Touchstone Corp.

Specialty: Commercial and technology office, and credit tenant retail
Principals: Douglas Howe, James O’Hanlon & Shawn Parry
Year founded: 1982
Local office: Seattle
Largest project in 2002: 5th & Bell Building, a $50 million commercial office building

bio-medical building
Touchstone is starting construction next month on a $70 million bio-medical building in the Denny Triangle area. The major tenant is Corixa.
Rendering courtesy of Touchstone

While 2003 might be a write-off for the commercial development sector, there is hope for 2004, according to Douglas Howe, president of Touchstone Corp. “It’s still a tenants’ market in ’03,” he said, “with a gradual shift to a landlords’ market in ’04.”

Howe expects the biotech and life sciences sectors to show strength as the economy turns around and as commercial real estate picks up momentum. Even then, he said that market segment in Seattle is relatively small so the near-term opportunities will be few.

Touchstone’s largest current development is an 11-story biomedical building in Seattle’s Denny Triangle area, at Ninth and Stewart. Construction begins in March on the 215,000-square-foot, $70 million facility, whose major tenant will be biotech company Corixa.
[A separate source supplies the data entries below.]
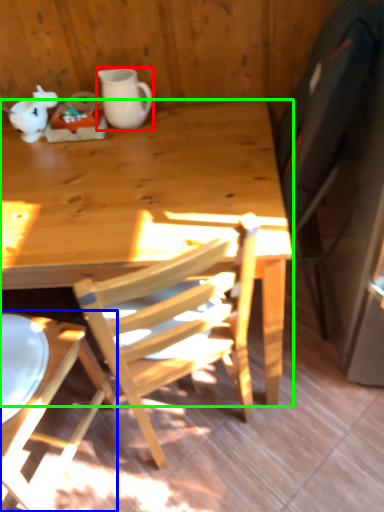
Question: Considering the real-world distances, which object is farthest from coffee cup (highlighted by a red box)? chair (highlighted by a blue box) or desk (highlighted by a green box)?

Choices:
 (A) chair
 (B) desk

Answer: (A)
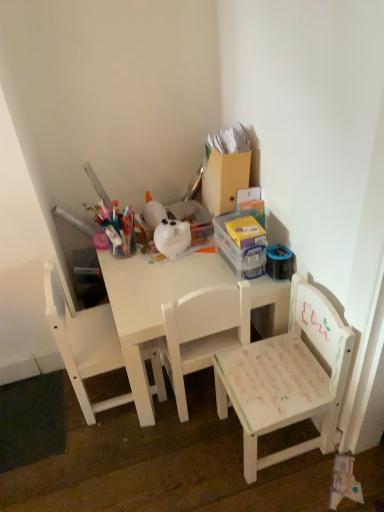
At what (x,y) coordinates should I click in order to perform the action: click on vacant space that is to the left of white matte chair at center, which ranks as the third chair in right-to-left order. Please return your answer as a coordinate pair (x, y). Looking at the image, I should click on (39, 404).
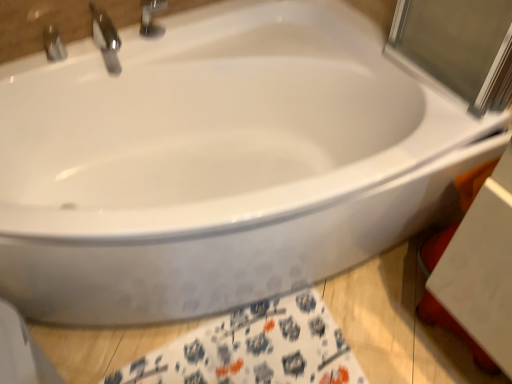
Question: From their relative heights in the image, would you say metallic silver faucet at upper left, the first tap positioned from the left, is taller or shorter than white fabric towel at lower center?

Choices:
 (A) tall
 (B) short

Answer: (A)

Question: Considering the positions of point (52, 34) and point (156, 354), is point (52, 34) closer or farther from the camera than point (156, 354)?

Choices:
 (A) closer
 (B) farther

Answer: (B)

Question: Which of these objects is positioned farthest from the metallic silver faucet at upper left, the first tap positioned from the left?

Choices:
 (A) polished chrome faucet at upper left, the 1th tap positioned from the right
 (B) white fabric towel at lower center

Answer: (B)

Question: Estimate the real-world distances between objects in this image. Which object is closer to the metallic silver faucet at upper left, which is the second tap from right to left?

Choices:
 (A) white fabric towel at lower center
 (B) polished chrome faucet at upper left, placed as the second tap when sorted from left to right

Answer: (B)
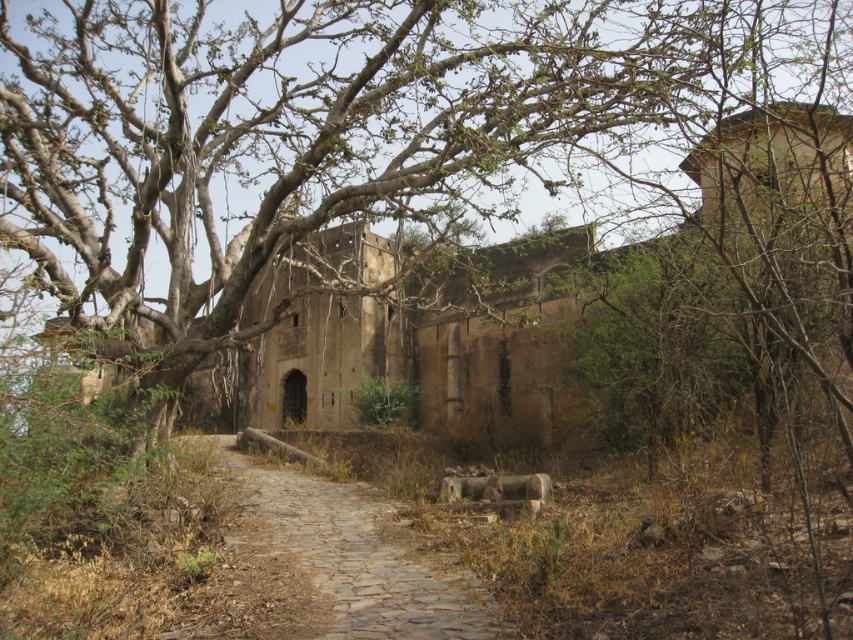
Is brown stone path at center below rusty metallic barrel at center?

Correct, brown stone path at center is located below rusty metallic barrel at center.

Does brown stone path at center appear over rusty metallic barrel at center?

No.

Who is more distant from viewer, (367, 625) or (486, 483)?

Point (486, 483)

Locate an element on the screen. brown stone path at center is located at coordinates (360, 556).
About 140,000 square feet is pre-leased.

Howe said Touchstone wants to have a presence in the Denny Triangle area. “Touchstone has made a commitment to the Denny Triangle neighborhood, sensing early on there’s a growth shift north of the downtown central business district for commercial office and biotech,” he said. “We want to focus our energies on this strategy in this area and in Belltown, too.”

He said Denny Triangle has excellent vehicle access to Interstate 5, good public transit with the Convention Center bus station nearby and abundant retail amenities. “There will be some significant development occurring in that neighborhood,” he said.

Howe also sees a glimmer of hope for retail developments. “There are major retail tenants who want to be in various sub-markets,” he said. The caveat is that those tenants may be constrained by a “lack of suitable sites and locations.”